### Task prompt
Take the material below and output exactly the run of lines from the one containing "целом у пациентов обеих групп. В 1-й группе" down to the one containing "esfuerzo adquiere un valor incalculable", with both included.

### Data
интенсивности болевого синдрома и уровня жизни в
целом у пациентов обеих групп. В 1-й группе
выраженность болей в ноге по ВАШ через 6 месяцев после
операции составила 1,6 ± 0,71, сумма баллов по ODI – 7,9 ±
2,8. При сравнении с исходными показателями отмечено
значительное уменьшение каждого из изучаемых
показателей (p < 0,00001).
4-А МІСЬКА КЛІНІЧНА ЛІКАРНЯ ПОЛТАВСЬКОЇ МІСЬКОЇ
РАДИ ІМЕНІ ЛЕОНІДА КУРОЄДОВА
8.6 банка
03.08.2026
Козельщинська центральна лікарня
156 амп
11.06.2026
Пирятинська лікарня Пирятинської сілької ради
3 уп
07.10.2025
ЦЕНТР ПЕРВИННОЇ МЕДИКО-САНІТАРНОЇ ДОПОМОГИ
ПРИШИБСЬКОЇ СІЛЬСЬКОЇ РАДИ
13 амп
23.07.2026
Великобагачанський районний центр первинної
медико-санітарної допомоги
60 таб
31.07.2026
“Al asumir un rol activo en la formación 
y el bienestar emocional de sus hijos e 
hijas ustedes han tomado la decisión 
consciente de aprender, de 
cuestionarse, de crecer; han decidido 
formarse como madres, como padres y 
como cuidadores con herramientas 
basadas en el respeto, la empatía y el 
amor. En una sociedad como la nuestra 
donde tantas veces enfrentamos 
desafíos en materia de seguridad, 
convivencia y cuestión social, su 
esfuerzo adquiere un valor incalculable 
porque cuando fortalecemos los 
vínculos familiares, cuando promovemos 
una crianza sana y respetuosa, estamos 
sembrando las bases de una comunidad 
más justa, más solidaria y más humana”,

### Task response
целом у пациентов обеих групп. В 1-й группе
выраженность болей в ноге по ВАШ через 6 месяцев после
операции составила 1,6 ± 0,71, сумма баллов по ODI – 7,9 ±
2,8. При сравнении с исходными показателями отмечено
значительное уменьшение каждого из изучаемых
показателей (p < 0,00001).
4-А МІСЬКА КЛІНІЧНА ЛІКАРНЯ ПОЛТАВСЬКОЇ МІСЬКОЇ
РАДИ ІМЕНІ ЛЕОНІДА КУРОЄДОВА
8.6 банка
03.08.2026
Козельщинська центральна лікарня
156 амп
11.06.2026
Пирятинська лікарня Пирятинської сілької ради
3 уп
07.10.2025
ЦЕНТР ПЕРВИННОЇ МЕДИКО-САНІТАРНОЇ ДОПОМОГИ
ПРИШИБСЬКОЇ СІЛЬСЬКОЇ РАДИ
13 амп
23.07.2026
Великобагачанський районний центр первинної
медико-санітарної допомоги
60 таб
31.07.2026
“Al asumir un rol activo en la formación 
y el bienestar emocional de sus hijos e 
hijas ustedes han tomado la decisión 
consciente de aprender, de 
cuestionarse, de crecer; han decidido 
formarse como madres, como padres y 
como cuidadores con herramientas 
basadas en el respeto, la empatía y el 
amor. En una sociedad como la nuestra 
donde tantas veces enfrentamos 
desafíos en materia de seguridad, 
convivencia y cuestión social, su 
esfuerzo adquiere un valor incalculable 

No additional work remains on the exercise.